A former school administrator in B.C. has been reprimanded for tying two students together at the ankles to try to get them to get along, subsequently triggering memories of residential schools.
According to the B.C. Commisioner for Teacher Regulation, Cheryl Louise Lloyd was consulted by a primary teacher in May of 2015 at an unnamed independent school about two Grade 2 boys who were struggling to get along – in some cases using inappropriate physical contact.
Lloyd suggested that the pair spend a day tied together at the ankle, three-legged-race style, to “help them learn to communicate and work in co-operation with each other.”
She spoke to the students’ parent and caregiver, who agreed with the plan.
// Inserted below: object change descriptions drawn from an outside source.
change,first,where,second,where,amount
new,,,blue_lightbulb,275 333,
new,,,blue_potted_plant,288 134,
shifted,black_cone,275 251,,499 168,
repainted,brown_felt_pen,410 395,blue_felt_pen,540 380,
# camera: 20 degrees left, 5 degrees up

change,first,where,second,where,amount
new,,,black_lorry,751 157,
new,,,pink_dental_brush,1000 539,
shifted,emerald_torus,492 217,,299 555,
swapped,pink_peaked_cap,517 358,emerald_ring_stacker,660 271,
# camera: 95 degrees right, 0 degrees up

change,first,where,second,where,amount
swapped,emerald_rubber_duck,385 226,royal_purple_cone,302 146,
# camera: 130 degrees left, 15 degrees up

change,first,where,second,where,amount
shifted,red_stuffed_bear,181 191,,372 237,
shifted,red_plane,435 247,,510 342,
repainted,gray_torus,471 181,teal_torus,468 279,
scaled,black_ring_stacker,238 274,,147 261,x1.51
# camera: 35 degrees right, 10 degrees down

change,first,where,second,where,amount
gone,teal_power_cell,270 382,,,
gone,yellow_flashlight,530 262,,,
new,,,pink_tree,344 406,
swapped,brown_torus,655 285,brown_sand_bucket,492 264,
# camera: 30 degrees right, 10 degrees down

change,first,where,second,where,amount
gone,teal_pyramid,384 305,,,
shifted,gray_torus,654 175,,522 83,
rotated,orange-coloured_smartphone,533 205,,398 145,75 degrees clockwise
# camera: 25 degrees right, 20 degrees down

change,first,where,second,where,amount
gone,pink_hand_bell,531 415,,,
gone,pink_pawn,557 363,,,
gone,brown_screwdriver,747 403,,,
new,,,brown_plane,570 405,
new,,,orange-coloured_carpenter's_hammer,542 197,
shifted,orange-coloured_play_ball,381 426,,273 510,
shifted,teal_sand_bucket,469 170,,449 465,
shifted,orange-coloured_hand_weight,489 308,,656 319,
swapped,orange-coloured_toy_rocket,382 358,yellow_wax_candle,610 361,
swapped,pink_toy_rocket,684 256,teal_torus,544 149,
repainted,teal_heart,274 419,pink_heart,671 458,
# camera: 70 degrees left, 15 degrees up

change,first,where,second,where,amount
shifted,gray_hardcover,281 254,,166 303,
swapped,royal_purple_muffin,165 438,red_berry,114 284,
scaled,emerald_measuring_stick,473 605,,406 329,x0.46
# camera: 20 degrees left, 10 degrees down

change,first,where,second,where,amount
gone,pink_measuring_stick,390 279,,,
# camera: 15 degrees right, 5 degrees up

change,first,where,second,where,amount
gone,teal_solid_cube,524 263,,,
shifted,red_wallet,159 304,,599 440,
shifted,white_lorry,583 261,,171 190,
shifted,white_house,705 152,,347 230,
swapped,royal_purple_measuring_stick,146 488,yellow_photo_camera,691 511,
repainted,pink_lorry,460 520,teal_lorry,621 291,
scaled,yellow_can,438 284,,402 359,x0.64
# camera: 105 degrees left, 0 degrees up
She then told the boys they would be tied “loosely” together with a strip of a T-shirt for the day of May 14, having to use their words to work together.
Lloyd checked on the two students a number of times during the day, according to documents.
They could untie themselves when one needed to use the washrooms, but had to remain tied together at lunch hour.
According to media reports, the commissioner actually examined this case earlier this year, and ruled the students weren’t treated respectfully, but took no action against the teacher involved. A family member then filed a petition in court to have that ruling reviewed.
In this latest decision, the commissioner called Lloyd’s conduct “not appropriately sensitive” to the history of residential schools, and the impact the approach would have on the community.
Lloyd agreed to be reprimanded and take a course on creating a positive learning environment. In March, she took part in a healing circle with the affected First Nation.